Dscam2 is a cell surface protein expressed on neurons and required for neurodevelopment in Drosophila. It mediates boundary formation between different brain regions through homophilic repulsion and promotes contacts between neurons through homophilic adhesion. These functions occur at developmental times when axons and dendrites are actively growing and searching for synaptic partners. Interestingly, we found that a specific isoform of Dscam2 is expressed in larval motor neurons after growth has been completed and synaptic connections have been established.
Aims:To gain insight into post-developmental functions of Dscam2, we analysed Dscam2 mutant phenotypes at the larval neuromuscular junction.
Methods:We used a combination of neurogenetics, electrophysiology, light and electron microscopy (EM) to characterise phenotypes in Dscam2mutants.
Results:We found that Dscam2 suppresses the strength of motor neuron synapses.

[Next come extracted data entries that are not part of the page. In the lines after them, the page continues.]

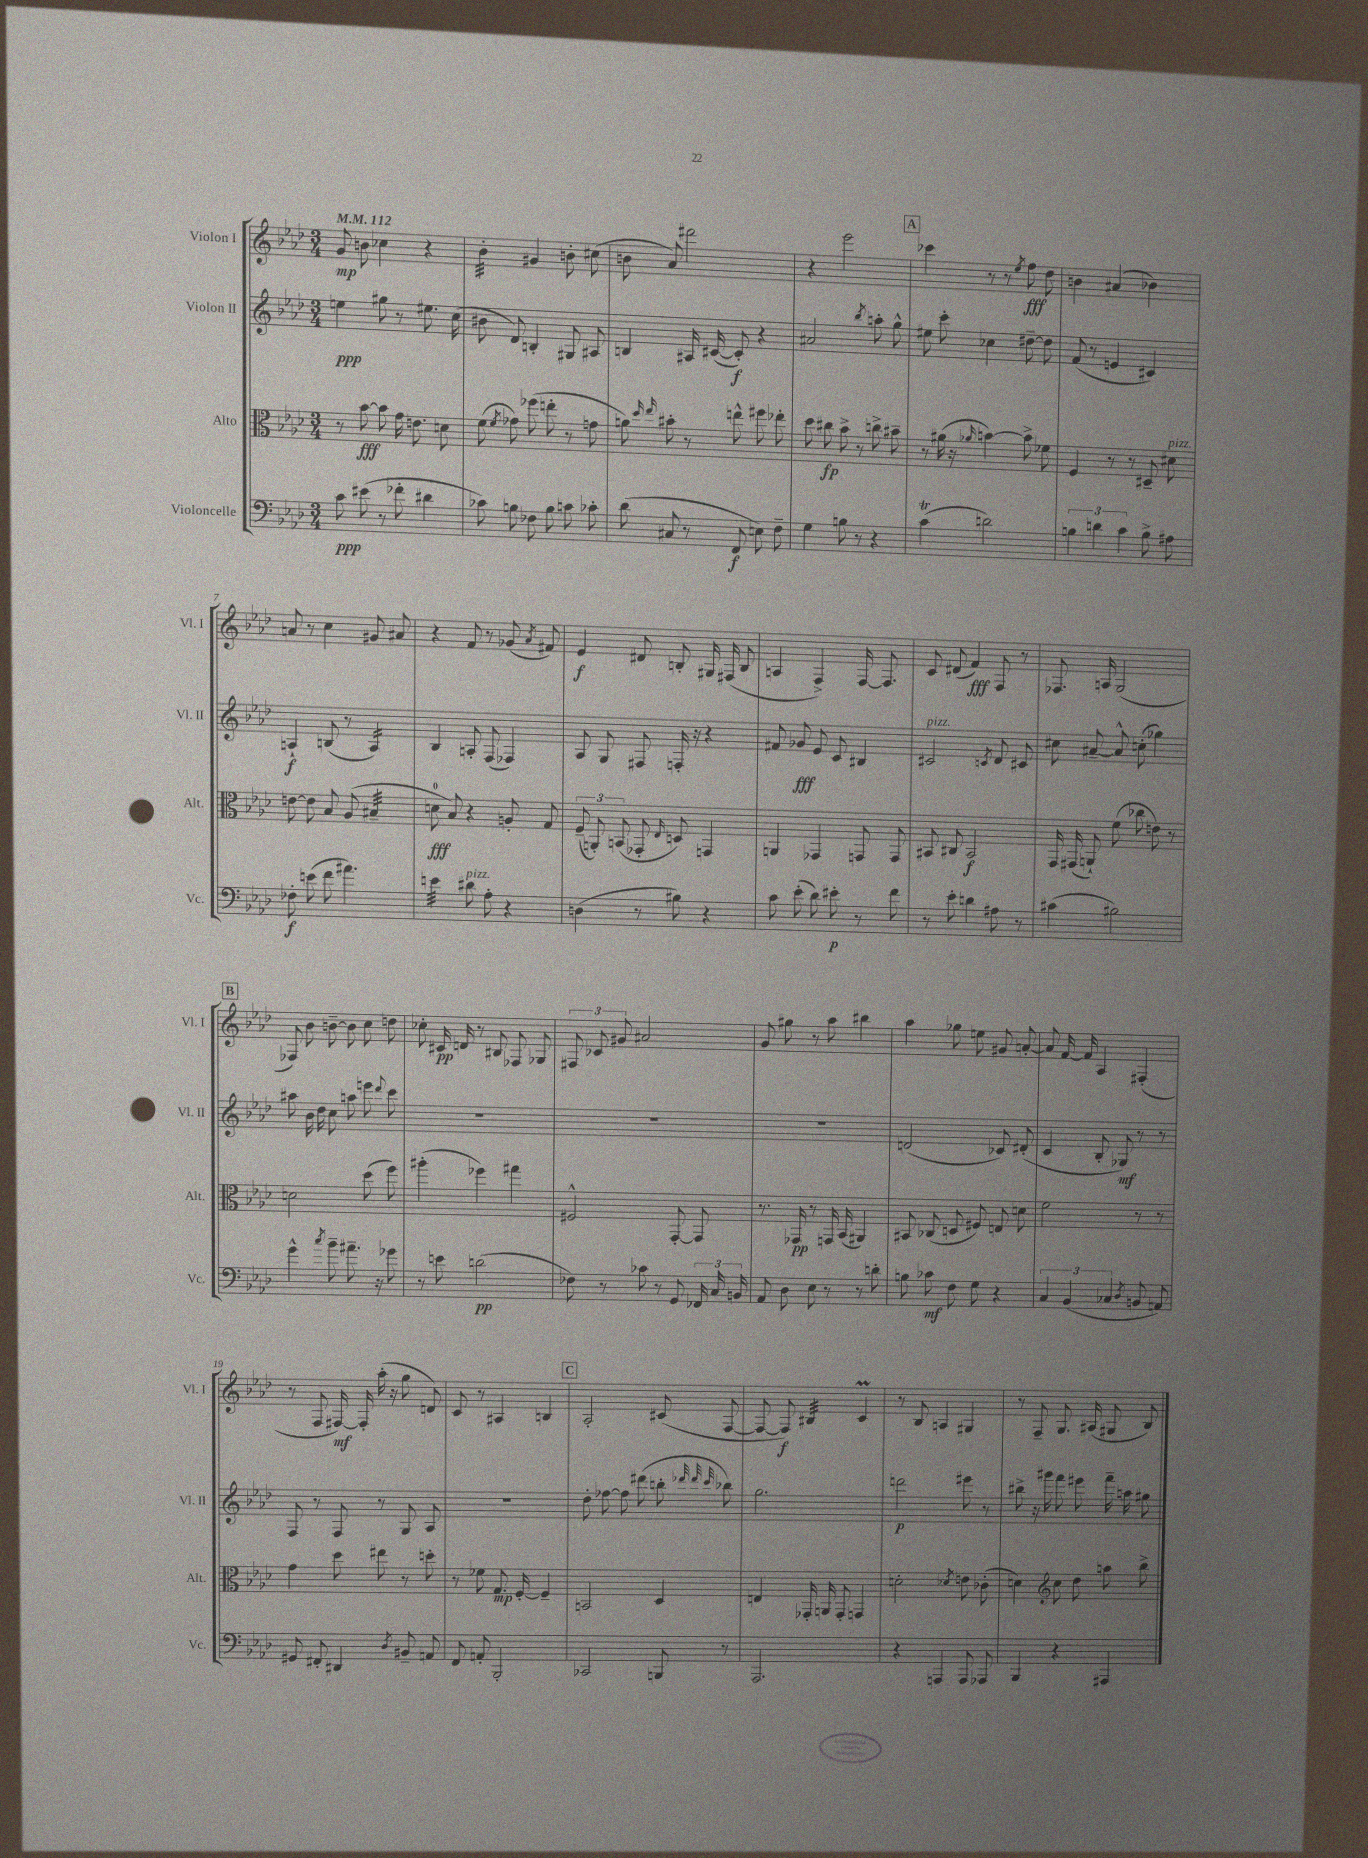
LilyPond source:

<<
\new StaffGroup <<
\new Staff = "s0" \with { instrumentName = "Violon I" shortInstrumentName = "Vl. I" } {
    \clef treble \key aes \major \numericTimeSignature \time 3/4 \tempo 4 = 112
    \autoBeamOff g'8\mp b'8 ces''4 r4 |
    bes'4:32-. gis'4 b'8-. cis''8( |
    b'8 aes'8) dis'''2 |
    r4 ees'''2 |
    \mark \markup { \box "A" } ces'''4 r8 r8 \acciaccatura { ees''8 } f''8\fff des''8 |
    b'4 ais'4( bes'4) |
    a'8 r8 c''4 gis'8 ais'8 |
    r4 f'8 r8 ges'8( \acciaccatura { aes'8 } fis'8) |
    ees'4\f dis'8 b8-. gis16 fis16( b8 |
    a4 f4->) f16~ f8. |
    c'8 dis'8( f'4\fff) f8 r8 |
    fes8. a16 g2( |
    \mark \markup { \box "B" } fes8) bes'8 b'8~-- b'8 c''8 d''8 |
    ces''8-. cis'16\pp d'16 r8 bis8 fes8 ges8 |
    \tuplet 3/2 { fis8 ces'8 gis'8 } ais'2 |
    g'8 gis''8 r8 aes''8 bis''4 |
    aes''4 ges''8 e''8 gis'8 a'8~-. |
    a'8 f'16~ f'16 aes4 fis4-.( |
    r8 f8 fis16~\mf) fis16-. aes''16-.( r16 g''8 d'8) |
    c'8 r8 ais4 b4 |
    \mark \markup { \box "C" } aes2-. cis'8( f8~ |
    f8~ f8\f) bis4:32 c'4\prall |
    r8 bes8 a4 gis4 |
    r8 f8-- g8. ais16( gis8 bes8) \bar "|." |
}
\new Staff = "s1" \with { instrumentName = "Violon II" shortInstrumentName = "Vl. II" } {
    \clef treble \key aes \major \numericTimeSignature \time 3/4
    \autoBeamOff e''4\ppp gis''8 r8 eis''8. c''16( |
    bis'8 des'8) b4-. gis8 ais8 |
    b4 ais16 cis'16~( cis'8-.\f) r4 |
    ais'2 \acciaccatura { bes''8 } a''8-. g''8-^ |
    \mark \markup { \box "A" } eis''8 c'''8-. ces''4 dis''8~-- dis''8 |
    f'8( r8 e'4 cis'4) |
    a4-!\f b8( r8 a4:16) |
    bes4 a8-. f8( fes4) |
    aes8 g8 fis8 f16-. r16 r4 |
    fis'8 ges'8\fff ees'8 c'8 bis4 |
    cis'2^\markup { \italic "pizz." } \acciaccatura { c'8 } des'8 cis'8 |
    cis''8 ais'8~-- ais'8-^ c''8-.( ges''4) |
    \mark \markup { \box "B" } ais''8 bes'16 des''16 c''8 a''8 e'''8 \appoggiatura { des'''8 } c'''8 |
    R2. |
    R2. |
    R2. |
    d'2( ces'8) dis'8-.( |
    c'4 bes8-. ges8\mf) r8 r8 |
    f8 r8 f8 r8 g8 aes8 |
    R2. |
    \mark \markup { \box "C" } des''8-. fes''8~ fes''8 dis'''8( b''8-. \grace { des'''32 des'''32 c'''32 } bes''8) |
    g''2. |
    d'''2\p eis'''8 r8 |
    bis''8-> r16 gis'''16 f'''8 eis'''8 f'''16-- a''16 gis''8 \bar "|." |
}
\new Staff = "s2" \with { instrumentName = "Alto" shortInstrumentName = "Alt." } {
    \clef alto \key aes \major \numericTimeSignature \time 3/4
    \autoBeamOff r8 bes'8~\fff bes'8 g'16 e'8. d'8 |
    f'8( \acciaccatura { f'8 } ges'8) fes''8( e''8-. r8 g'8 |
    a'8) \grace { des''16 ees''16 } bis'8-. r8 e''8-^ fis''8 ees''8-. |
    des''8 cis''8\fp bes'8-> r8 c''8-> bis'8-- |
    \mark \markup { \box "A" } r8 ais'16( r16 \grace { aes'16 } b'4~) b'8-> fes'8 |
    f4 r8 r8 dis8-- dis'8^\markup { \italic "pizz." } |
    e'8~ e'8 bes8 aes8( bis4:32-- |
    d'8-0\fff bes8) r4 a8-. g8 |
    \tuplet 3/2 { f8--( a,8-.) b,8( } ges,8-. \grace { ees16 } d8) g,4 |
    a,4 ges,4 g,8 g,8 |
    bis,8 cis8 bis,2\f |
    g,16 gis,16( a,8-!) f'8( ces''8 e'8) r8 |
    \mark \markup { \box "B" } d'2 des''8( f''8) |
    ais''4-.( fes''4) gis''4 |
    fis2-^ g,8~-. g,8 |
    r8. ges,16\pp r8 g,16 bes,16( ais,4) |
    bis,8 ces8( d8 fis8) e8 d'8 |
    f'2 r8 r8 |
    g'4 des''8 eis''8 r8 d''8-. |
    r8 fes'8 g8.\mp f16~-. f4-- |
    \mark \markup { \box "C" } b,2 des4 |
    e4 ges,16-. a,16 ges,8-. g,4 |
    d'2-. \acciaccatura { des'8 } e'8 ces'8-.( |
    d'4) \clef treble c''8 des''8 a''8 bes''8-> \bar "|." |
}
\new Staff = "s3" \with { instrumentName = "Violoncelle" shortInstrumentName = "Vc." } {
    \clef bass \key aes \major \numericTimeSignature \time 3/4
    \autoBeamOff c'8\ppp eis'8( r8 fes'8-. dis'4 |
    ces'8) b8 fes8 b8 c'8 ces'8-. |
    des'8( cis8 r8 f,8\f e8) f8-- |
    g4 b8 r8 r4 |
    \mark \markup { \box "A" } c'4\trill( d'2) |
    \tuplet 3/2 { b4 d'4 c'4 } b8-> ais8 |
    fes8-.\f e'8( f'8 ais'4.) |
    e'4:32 dis'8^\markup { \italic "pizz." } aes8-. r4 |
    d4( r8 bis8) r4 |
    c'8 ees'8-.( des'8) eis'8-.\p r8 f'8 |
    r8 ees'8-. d'4 ais8 r8 |
    cis'4( bis2) |
    \mark \markup { \box "B" } g'4-^ \acciaccatura { c''8 } bes'8-- ais'8.-- r16 ges'8 |
    r8 e'8 d'2\pp( |
    fes8) r8 ces'8 r8 g,8 \tuplet 3/2 { fes,16 c16 b,16 } |
    aes,8 des8 ees8 r8 r8 d'8-. |
    b8 ces'8\mf f8 g8 r4 |
    \tuplet 3/2 { c4 bes,4( ces4 } \acciaccatura { des8 } b,8 a,8) |
    gis,8 fis,8-. dis,4 \acciaccatura { des8 } bis,8-- a,8 |
    f,8 a,8-. bes,,2-. |
    \mark \markup { \box "C" } ces,2 b,,8 r8 |
    aes,,2. |
    r4 a,,4 a,,8 aes,,8 |
    bes,,4 r4 ais,,4 \bar "|." |
}
>>
>>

Evoked postsynaptic potentials were increased in Dscam2null animals compared to controls. We determined that loss of Dscam2 increased the number of synaptic vesicles released in response to an action potential. Mutants that suppress synaptic strength are rare so we screened through a number of candidates to identify signalling molecules in this pathway. We found a potential genetic interaction between the PI3K enhancer, Centaurinγ1A, and Dscam2. Consistent with this, Dscam2null motor neurons exhibited a striking increase in levels of the PI3K substrate, PIP2. PI3K regulates synaptic vesicle recycling, which in turn regulates synaptic release, so we next investigated whether Dscam2 might be involved in this process. A genetic marker for early endosomes was reduced in Dscam2 mutants and changes in endosomal structures were observed by EM. EM also revealed an increase in docked synaptic vesicles compared to controls, providing evidence that Dscam2 negatively regulates a necessary step in synaptic vesicle release.

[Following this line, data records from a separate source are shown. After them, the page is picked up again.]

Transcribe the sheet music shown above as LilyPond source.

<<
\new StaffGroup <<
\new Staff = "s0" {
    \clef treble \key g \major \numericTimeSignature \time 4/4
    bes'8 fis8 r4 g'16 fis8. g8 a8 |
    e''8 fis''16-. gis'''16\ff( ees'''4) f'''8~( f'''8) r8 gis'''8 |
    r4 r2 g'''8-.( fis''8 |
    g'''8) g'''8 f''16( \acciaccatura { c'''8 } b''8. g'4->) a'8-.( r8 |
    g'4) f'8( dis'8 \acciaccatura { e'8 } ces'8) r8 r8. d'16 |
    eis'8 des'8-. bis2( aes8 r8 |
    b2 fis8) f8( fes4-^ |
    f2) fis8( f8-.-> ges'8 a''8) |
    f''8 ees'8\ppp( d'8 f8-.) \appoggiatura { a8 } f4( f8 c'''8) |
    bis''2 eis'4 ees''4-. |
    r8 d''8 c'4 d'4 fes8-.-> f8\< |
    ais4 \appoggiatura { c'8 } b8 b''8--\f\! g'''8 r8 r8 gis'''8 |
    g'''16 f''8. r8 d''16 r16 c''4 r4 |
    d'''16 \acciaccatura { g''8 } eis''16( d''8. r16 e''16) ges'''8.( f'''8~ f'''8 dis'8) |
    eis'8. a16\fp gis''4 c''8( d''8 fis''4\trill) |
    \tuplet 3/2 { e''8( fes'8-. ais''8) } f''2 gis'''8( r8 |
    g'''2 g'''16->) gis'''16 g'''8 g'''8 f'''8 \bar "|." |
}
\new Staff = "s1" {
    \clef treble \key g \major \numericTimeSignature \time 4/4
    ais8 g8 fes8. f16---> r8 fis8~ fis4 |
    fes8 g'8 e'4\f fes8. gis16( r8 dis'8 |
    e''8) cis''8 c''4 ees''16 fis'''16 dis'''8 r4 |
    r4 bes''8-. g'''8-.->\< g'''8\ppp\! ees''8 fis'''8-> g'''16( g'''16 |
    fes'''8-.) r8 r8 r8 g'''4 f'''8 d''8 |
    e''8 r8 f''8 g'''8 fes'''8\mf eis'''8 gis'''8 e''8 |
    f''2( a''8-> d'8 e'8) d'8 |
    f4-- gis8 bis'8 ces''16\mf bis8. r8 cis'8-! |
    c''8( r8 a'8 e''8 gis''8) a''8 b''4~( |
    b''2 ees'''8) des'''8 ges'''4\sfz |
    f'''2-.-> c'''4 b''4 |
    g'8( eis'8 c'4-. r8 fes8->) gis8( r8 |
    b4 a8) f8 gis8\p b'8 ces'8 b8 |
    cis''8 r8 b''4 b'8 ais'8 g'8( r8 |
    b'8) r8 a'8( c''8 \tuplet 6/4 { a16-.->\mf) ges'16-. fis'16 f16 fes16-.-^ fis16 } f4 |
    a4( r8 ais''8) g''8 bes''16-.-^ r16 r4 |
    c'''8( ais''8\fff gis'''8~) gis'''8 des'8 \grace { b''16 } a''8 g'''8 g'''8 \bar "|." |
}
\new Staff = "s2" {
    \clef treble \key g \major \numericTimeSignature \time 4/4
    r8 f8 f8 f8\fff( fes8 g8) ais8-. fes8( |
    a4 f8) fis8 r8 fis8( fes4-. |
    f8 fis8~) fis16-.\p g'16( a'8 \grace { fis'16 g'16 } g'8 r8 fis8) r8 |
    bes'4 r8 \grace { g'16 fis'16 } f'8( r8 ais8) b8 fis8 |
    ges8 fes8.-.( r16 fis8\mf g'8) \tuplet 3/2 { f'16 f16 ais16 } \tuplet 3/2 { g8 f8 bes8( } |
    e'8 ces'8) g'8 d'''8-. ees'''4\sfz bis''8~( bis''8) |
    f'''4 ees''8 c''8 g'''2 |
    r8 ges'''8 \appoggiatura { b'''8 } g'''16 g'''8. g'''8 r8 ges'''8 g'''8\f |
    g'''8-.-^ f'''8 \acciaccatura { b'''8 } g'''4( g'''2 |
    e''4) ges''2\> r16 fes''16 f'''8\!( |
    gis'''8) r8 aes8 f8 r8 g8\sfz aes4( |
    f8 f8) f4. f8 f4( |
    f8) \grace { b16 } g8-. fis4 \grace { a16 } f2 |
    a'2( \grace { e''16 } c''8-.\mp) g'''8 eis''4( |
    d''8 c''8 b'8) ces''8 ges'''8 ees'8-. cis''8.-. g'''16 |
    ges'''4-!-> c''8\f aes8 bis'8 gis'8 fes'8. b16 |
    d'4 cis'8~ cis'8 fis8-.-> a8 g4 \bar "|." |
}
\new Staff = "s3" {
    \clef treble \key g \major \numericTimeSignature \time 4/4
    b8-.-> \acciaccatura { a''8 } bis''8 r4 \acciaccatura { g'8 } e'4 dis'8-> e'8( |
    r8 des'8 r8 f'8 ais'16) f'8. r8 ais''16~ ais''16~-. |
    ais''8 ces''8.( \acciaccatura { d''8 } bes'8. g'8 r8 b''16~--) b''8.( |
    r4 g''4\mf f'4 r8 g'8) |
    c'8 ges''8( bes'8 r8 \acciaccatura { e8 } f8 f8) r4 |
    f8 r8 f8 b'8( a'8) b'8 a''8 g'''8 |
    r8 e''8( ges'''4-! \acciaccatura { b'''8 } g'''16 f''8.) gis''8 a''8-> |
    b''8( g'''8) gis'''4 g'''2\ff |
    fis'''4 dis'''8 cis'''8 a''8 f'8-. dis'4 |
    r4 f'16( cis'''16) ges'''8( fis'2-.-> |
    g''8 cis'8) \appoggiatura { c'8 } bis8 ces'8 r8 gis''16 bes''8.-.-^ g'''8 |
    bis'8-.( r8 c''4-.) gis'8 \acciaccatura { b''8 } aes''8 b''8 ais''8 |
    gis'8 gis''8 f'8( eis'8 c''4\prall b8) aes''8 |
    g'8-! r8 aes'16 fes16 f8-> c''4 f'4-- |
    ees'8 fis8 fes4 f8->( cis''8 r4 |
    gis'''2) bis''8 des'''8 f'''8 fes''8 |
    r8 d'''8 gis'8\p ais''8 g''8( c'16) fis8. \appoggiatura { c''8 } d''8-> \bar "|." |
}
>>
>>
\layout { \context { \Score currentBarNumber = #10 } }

Conclusion:These data argue that Dscam2 contributes to the maintenance of synapses, a strikingly different role than it plays during development. This function appears to be independent of homophilic interactions as Dscam2is not expressed in postsynaptic muscle. Our data indicate that Dscam2 interacts with the synaptic vesicle recycling machinery to prevent excess vesicles from tethering to synaptic release sites. This ‘brake’ on synaptic release may have important implications for neuronal plasticity.